This is is the report of a survey, commissioned by the US Conference of Catholic Bishops, and conducted by the Center for Applied Research in the Apostolate (Georgetown University)
It was released September 2012.
Although many speak of priest shortages and steep declines in the number of men and women religious, the survey reveals that there is no shortage of individuals who seriously consider these vocations among never-married Catholics in the United States. Three percent of men say they have “very seriously” considered becoming a priest or religious brother and 2 percent of women indicate they have “very seriously” considered becoming a religious sister. This is equivalent to 352,800 never-married men and 254,800 never-married women.
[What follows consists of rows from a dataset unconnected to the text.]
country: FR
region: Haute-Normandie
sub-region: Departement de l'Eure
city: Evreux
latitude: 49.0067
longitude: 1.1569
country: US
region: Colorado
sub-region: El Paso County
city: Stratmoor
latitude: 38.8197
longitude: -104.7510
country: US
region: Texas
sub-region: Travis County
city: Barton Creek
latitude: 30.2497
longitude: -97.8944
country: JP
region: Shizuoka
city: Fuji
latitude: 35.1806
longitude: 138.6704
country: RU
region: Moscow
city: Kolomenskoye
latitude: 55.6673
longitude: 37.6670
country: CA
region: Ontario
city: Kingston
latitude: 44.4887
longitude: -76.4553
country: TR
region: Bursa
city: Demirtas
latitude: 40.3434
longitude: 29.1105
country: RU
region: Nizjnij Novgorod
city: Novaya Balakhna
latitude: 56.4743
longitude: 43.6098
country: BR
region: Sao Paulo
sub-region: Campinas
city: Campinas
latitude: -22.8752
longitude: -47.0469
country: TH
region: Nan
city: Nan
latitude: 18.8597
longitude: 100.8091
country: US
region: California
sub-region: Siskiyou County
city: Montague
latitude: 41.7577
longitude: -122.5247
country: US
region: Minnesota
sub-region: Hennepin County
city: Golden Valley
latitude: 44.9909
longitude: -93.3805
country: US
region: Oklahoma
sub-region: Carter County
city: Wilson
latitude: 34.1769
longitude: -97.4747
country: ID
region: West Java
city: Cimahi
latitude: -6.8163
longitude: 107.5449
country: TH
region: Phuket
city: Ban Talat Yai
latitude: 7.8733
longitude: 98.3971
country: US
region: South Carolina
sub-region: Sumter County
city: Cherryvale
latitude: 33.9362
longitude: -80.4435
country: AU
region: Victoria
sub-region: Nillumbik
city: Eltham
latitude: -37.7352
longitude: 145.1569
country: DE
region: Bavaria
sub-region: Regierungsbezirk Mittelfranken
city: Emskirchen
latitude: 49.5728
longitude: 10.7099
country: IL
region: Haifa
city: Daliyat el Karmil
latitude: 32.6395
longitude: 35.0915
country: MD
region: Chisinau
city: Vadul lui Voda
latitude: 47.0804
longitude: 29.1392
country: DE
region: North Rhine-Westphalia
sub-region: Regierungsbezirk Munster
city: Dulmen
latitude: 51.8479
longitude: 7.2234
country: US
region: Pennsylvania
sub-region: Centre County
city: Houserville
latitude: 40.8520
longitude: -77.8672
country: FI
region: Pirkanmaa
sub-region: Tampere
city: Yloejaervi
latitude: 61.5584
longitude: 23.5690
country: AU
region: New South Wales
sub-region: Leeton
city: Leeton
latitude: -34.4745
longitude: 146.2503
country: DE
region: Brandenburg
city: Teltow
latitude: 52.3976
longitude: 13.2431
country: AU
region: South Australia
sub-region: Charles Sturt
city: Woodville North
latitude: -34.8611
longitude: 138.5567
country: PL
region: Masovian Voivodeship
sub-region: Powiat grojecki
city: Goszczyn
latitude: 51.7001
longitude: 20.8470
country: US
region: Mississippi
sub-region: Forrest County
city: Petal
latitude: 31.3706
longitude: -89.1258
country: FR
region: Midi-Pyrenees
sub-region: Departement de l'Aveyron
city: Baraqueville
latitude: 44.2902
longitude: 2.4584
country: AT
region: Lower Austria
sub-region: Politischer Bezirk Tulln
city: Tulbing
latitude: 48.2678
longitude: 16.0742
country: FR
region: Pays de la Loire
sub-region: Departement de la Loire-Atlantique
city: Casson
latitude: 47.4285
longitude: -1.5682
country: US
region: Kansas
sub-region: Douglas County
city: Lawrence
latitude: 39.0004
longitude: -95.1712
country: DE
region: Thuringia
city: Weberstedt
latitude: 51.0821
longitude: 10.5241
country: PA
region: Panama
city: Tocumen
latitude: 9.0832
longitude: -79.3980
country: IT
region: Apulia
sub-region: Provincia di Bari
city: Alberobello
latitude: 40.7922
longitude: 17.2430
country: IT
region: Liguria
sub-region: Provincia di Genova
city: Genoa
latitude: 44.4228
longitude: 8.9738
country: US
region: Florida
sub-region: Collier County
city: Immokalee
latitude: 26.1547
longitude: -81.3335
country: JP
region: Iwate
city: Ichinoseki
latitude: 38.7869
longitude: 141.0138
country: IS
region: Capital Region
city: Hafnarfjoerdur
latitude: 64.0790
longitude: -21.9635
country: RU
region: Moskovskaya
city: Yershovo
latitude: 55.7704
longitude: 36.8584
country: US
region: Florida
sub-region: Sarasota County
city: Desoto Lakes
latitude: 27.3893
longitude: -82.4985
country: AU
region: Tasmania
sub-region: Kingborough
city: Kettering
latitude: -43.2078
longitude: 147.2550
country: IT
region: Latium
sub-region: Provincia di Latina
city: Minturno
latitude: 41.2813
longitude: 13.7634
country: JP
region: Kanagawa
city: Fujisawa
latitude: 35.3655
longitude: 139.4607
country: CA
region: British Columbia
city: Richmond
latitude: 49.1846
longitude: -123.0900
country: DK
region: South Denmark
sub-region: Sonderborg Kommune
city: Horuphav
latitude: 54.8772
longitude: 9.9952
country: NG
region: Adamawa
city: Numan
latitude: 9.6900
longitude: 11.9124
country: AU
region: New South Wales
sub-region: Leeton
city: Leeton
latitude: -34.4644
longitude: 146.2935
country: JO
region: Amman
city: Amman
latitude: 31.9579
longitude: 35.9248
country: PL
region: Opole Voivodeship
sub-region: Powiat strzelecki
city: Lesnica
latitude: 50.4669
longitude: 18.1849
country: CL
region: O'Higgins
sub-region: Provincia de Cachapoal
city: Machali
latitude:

Millions of never-married Catholics are estimated to have considered these vocations at least “a little seriously” based on the survey results
This study identifies subgroups in the never-married Catholic population—including teens and adults—and compares those who have considered a vocation at least “a little seriously” to those who say they have not considered this or who say they did so, but not seriously. Overall, 12 percent of male respondents say they considered becoming a priest or brother at least a little seriously. Ten percent of female respondents say they considered becoming a religious sister at least a little seriously. .
Some of the sub-groups which are more likely to have persons considering vocations are obvious, such as attending Mass weekly. Others are more intriguing, such as parents who talk about religion at least once per week or participate in group devotion.
The same factors seem to predict male interest in vocations as well as female interest in vocations.